Dann fühlte sie Flints Hand die ihre tröstend drücken. Sie schluckte und holte tief Luft.
»Nur ein Mann stand darüber. Nur ein Mann unter euch lebte den Kodex jeden Tag seines Lebens. Und die meiste Zeit war er kein Ritter. Beziehungsweise er war ein Ritter, nämlich da, wo es das meiste bedeutet – im Geist, im Herzen und nicht in einer offiziellen Liste.«
Laurana griff hinter sich und nahm die blutbefleckte Drachenlanze vom Altar. Sie hob sie hoch über ihren Kopf, und dabei hob sich auch ihre Stimmung. Die Schatten der Dunkelheit um sie hatten sich gelüftet. Als sie wieder sprach, starrten die Ritter sie verwundert an. Ihre Schönheit beglückte sie wie die Schönheit eines erwachenden Frühlingstages.
»Morgen werde ich diesen Ort verlassen«, sagte Laurana leise, ihre strahlenden Augen waren auf die Drachenlanze gerichtet. »Ich gehe nach Palanthas. Ich werde dort die Geschichte des heutigen Tages erzählen! Ich nehme diese Lanze und den Kopf eines Drachen mit. Ich werde diesen unheilvollen, blutigen Kopf auf die Stufen ihres wunderschönen Palastes werfen. Ich werde auf dem Drachenkopf stehen und sie zwingen, mir zuzuhören! Und Palanthas wird zuhören! Sie werden die Gefahr sehen! Und dann gehe ich nach Sankrist und nach Ergod und zu allen anderen Plätzen in dieser Welt, wo die Leute sich weigern, ihre nichtigen Haßgefühle zu vergessen und sich zu verbünden. Denn solange wir das Böse in uns nicht bekämpfen – so wie dieser Mann es tat -, so lange werden wir niemals dieses Böse besiegen, das uns zu verschlingen droht!«
Laurana hob ihre Hände und ihre Augen zum Himmel. »Paladin!« rief sie, ihre Stimme hallte wie ein Trompetenruf. »Wir kommen zu dir, Paladin, und begleiten die Seelen dieser ehrenhaften Ritter, die im Turm des Oberklerikers ihr Leben ließen. Gib uns, den in dieser vom Krieg zerrissenen Welt Zurückgebliebenen, die gleiche Ehrenhaftigkeit, die den Tod dieses Mannes auszeichnet!«
Laurana schloß ihre Augen, Tränen liefen über ihre Wangen.

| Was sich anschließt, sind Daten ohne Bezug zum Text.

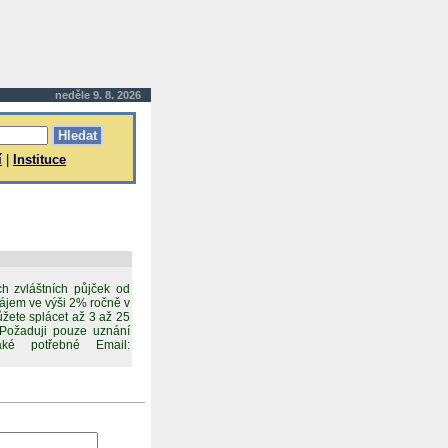
neděle 9. 8. 2026
í
|
Instituce
h zvláštních půjček od
Zájem ve výši 2% ročně v
žete splácet až 3 až 25
. Požaduji pouze uznání
aké potřebné Email: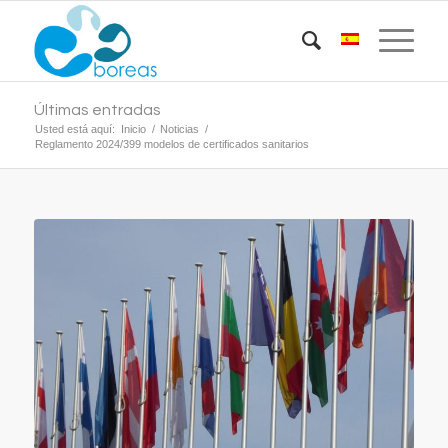
Últimas entradas
Usted está aquí:
Inicio
/
Noticias
/
Reglamento 2024/399 modelos de certificados sanitarios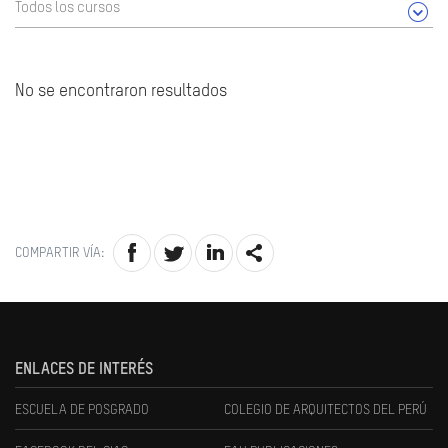
Todos los cursos
No se encontraron resultados
COMPARTIR VÍA:
ENLACES DE INTERÉS
ESCUELA DE POSGRADO
COLEGIO DE ARQUITECTOS DEL PERÚ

Sie konnte nicht mehr um Sturm trauern. Ihre Trauer galt ihr selbst, dem Fehlen seiner Gegenwart, daß sie Tanis vom Tod seines Freundes erzählen mußte, daß sie in dieser Welt ohne diesen ehrenhaften Freund an ihrer Seite leben mußte.
Langsam legte sie die Lanze auf den Altar. Dann kniete sie davor nieder, spürte Flints Arm um ihre Schultern und Tolpans sanfte Berührung ihrer Hand.

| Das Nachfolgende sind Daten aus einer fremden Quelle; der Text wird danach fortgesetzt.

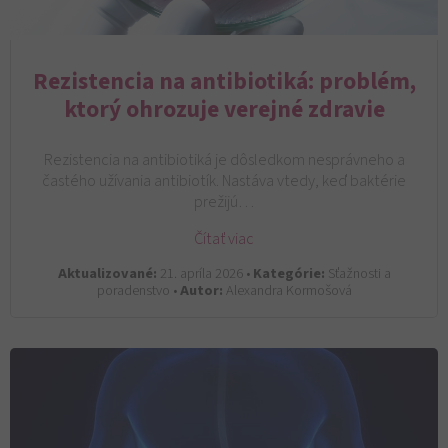
Rezistencia na antibiotiká: problém,
ktorý ohrozuje verejné zdravie
Rezistencia na antibiotiká je dôsledkom nesprávneho a
častého užívania antibiotík. Nastáva vtedy, keď baktérie
prežijú…
Čítať viac
Aktualizované:
21. apríla 2026 •
Kategórie:
Sťažnosti a
poradenstvo •
Autor:
Alexandra Kormošová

Als sie betete, hörte sie die Ritter hinter sich ihre Stimmen mit eigenen Gebeten zu dem großen und uralten Gott Paladin erheben.

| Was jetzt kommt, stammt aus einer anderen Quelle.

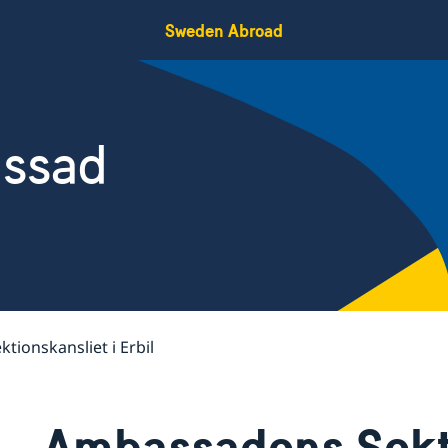
Sweden Abroad
assad
ktionskansliet i Erbil
Ambassadens Sekt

Dann gingen die Ritter langsam und feierlich nacheinander nach vorn, um den Toten die letzte Ehre zu erweisen, jeder kniete einen Moment vor dem Altar. Dann verließen die Ritter von Solamnia die Kammer des Paladin und kehrten zu ihren Ruhelagern zurück, um noch etwas Schlaf vor der Morgendämmerung zu finden.